**Assignment**
Please return the records below exactly as they appear, leaving every picture out.

++++ Exercise data ++++

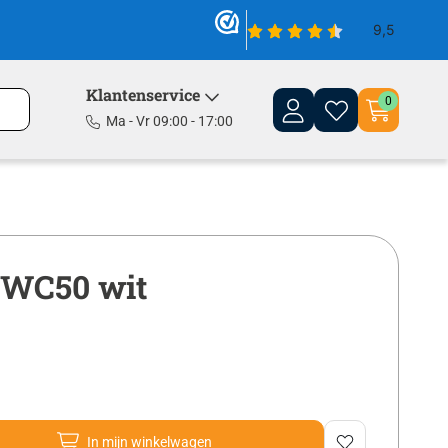
Klantenservice
0
Ma - Vr 09:00 - 17:00
LBWC50 wit
In mijn winkelwagen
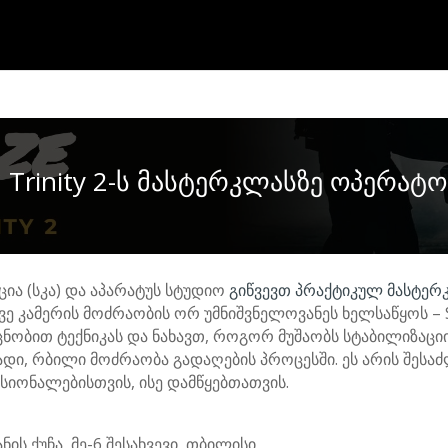
I Trinity 2-ს მასტერკლასზე ოპერატ
ა (სკა) და აპარატუს სტუდიო
გიწვევთ პრაქტიკულ მასტერ
ამერის მოძრაობის ორ უმნიშვნელოვანეს ხელსაწყოს – Stea
ობით ტექნიკას და ნახავთ, როგორ მუშაობს სტაბილიზაციის
რადი, რბილი მოძრაობა გადაღების პროცესში. ეს არის შ
ონალებისთვის, ისე დამწყებთათვის.
ს ქუჩა, მე-6 შესახვევი, თბილისი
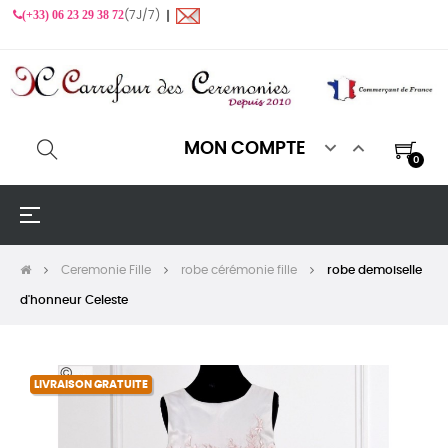
(+33) 06 23 29 38 72
(7J/7) ❙


MON COMPTE
0
Basculer
☰
la
navigation
Ceremonie Fille
robe cérémonie fille
robe demoiselle
d'honneur Celeste
LIVRAISON GRATUITE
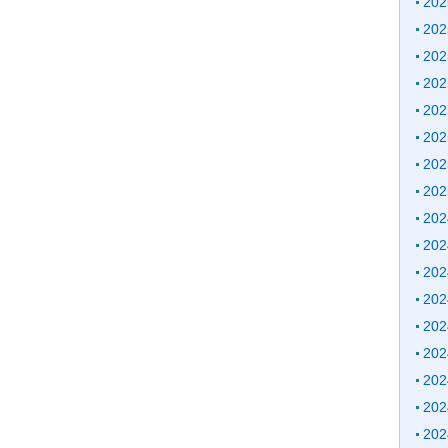
20
20
20
20
20
20
20
20
20
20
20
20
20
20
20
20
20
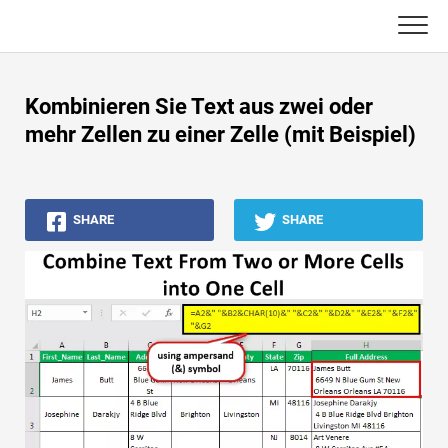
Skip
to
content
Haupt
Kombinieren Sie Text aus zwei oder
Buchhaltungs-Tutorials
mehr Zellen zu einer Zelle (mit Beispiel)
Asset Management-Tutorials
SHARE
SHARE
Excel, VBA & Power BI
Investment Banking Tutorials
Top Bücher
Finanzkarriere-Leitfäden
Ressourcen für die Finanzzertifizierung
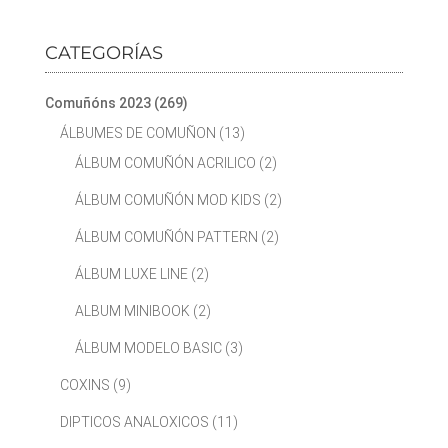
CATEGORÍAS
Comuñóns 2023
(269)
ÁLBUMES DE COMUÑON
(13)
ÁLBUM COMUÑÓN ACRILICO
(2)
ÁLBUM COMUÑÓN MOD KIDS
(2)
ÁLBUM COMUÑÓN PATTERN
(2)
ÁLBUM LUXE LINE
(2)
ALBUM MINIBOOK
(2)
ÁLBUM MODELO BASIC
(3)
COXINS
(9)
DIPTICOS ANALOXICOS
(11)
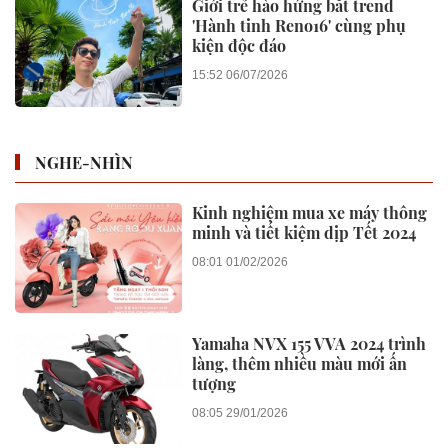
Giới trẻ hào hứng bắt trend
'Hành tinh Reno16' cùng phụ
kiện độc đáo
15:52 06/07/2026
NGHE-NHÌN
Kinh nghiệm mua xe máy thông
minh và tiết kiệm dịp Tết 2024
08:01 01/02/2026
Yamaha NVX 155 VVA 2024 trình
làng, thêm nhiều màu mới ấn
tượng
08:05 29/01/2026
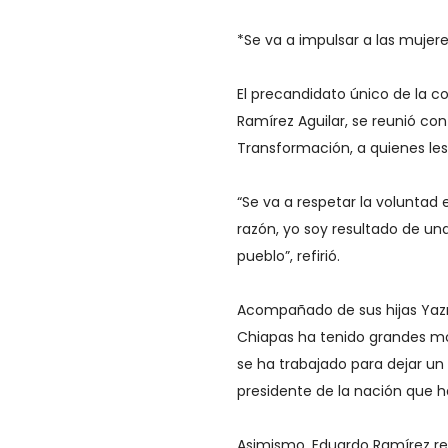
*Se va a impulsar a las mujer
El precandidato único de la c
Ramírez Aguilar, se reunió con
Transformación, a quienes le
“Se va a respetar la voluntad 
razón, yo soy resultado de u
pueblo”, refirió.
Acompañado de sus hijas Yazm
Chiapas ha tenido grandes m
se ha trabajado para dejar u
presidente de la nación que h
Asimismo, Eduardo Ramírez re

++++

**Exercise response**
Klantenservice
0
Ma - Vr 09:00 - 17:00
LBWC50 wit
In mijn winkelwagen
I Trinity 2-ს მასტერკლასზე ოპერატ
ა (სკა) და აპარატუს სტუდიო
გიწვევთ პრაქტიკულ მასტერ
ამერის მოძრაობის ორ უმნიშვნელოვანეს ხელსაწყოს – Stea
ობით ტექნიკას და ნახავთ, როგორ მუშაობს სტაბილიზაციის
რადი, რბილი მოძრაობა გადაღების პროცესში. ეს არის შ
ონალებისთვის, ისე დამწყებთათვის.
ს ქუჩა, მე-6 შესახვევი, თბილისი
(+33) 06 23 29 38 72
(7J/7) ❙


MON COMPTE
0
Basculer
☰
la
navigation
Ceremonie Fille
robe cérémonie fille
robe demoiselle
d'honneur Celeste
LIVRAISON GRATUITE
20
20
20
20
20
20
20
20
20
20
20
20
20
20
20
20
20
Skip
to
content
Haupt
Kombinieren Sie Text aus zwei oder
Buchhaltungs-Tutorials
mehr Zellen zu einer Zelle (mit Beispiel)
Asset Management-Tutorials
SHARE
SHARE
Excel, VBA & Power BI
Investment Banking Tutorials
Top Bücher
Finanzkarriere-Leitfäden
Ressourcen für die Finanzzertifizierung
CATEGORÍAS
Comuñóns 2023
(269)
ÁLBUMES DE COMUÑON
(13)
ÁLBUM COMUÑÓN ACRILICO
(2)
ÁLBUM COMUÑÓN MOD KIDS
(2)
ÁLBUM COMUÑÓN PATTERN
(2)
ÁLBUM LUXE LINE
(2)
ALBUM MINIBOOK
(2)
ÁLBUM MODELO BASIC
(3)
COXINS
(9)
DIPTICOS ANALOXICOS
(11)
Giới trẻ hào hứng bắt trend
'Hành tinh Reno16' cùng phụ
kiện độc đáo
15:52 06/07/2026
NGHE-NHÌN
Kinh nghiệm mua xe máy thông
minh và tiết kiệm dịp Tết 2024
08:01 01/02/2026
Yamaha NVX 155 VVA 2024 trình
làng, thêm nhiều màu mới ấn
tượng
08:05 29/01/2026
*Se va a impulsar a las mujer
El precandidato único de la c
Ramírez Aguilar, se reunió con
Transformación, a quienes le
“Se va a respetar la voluntad 
razón, yo soy resultado de u
pueblo”, refirió.
Acompañado de sus hijas Yazm
Chiapas ha tenido grandes m
se ha trabajado para dejar u
presidente de la nación que h
Asimismo, Eduardo Ramírez re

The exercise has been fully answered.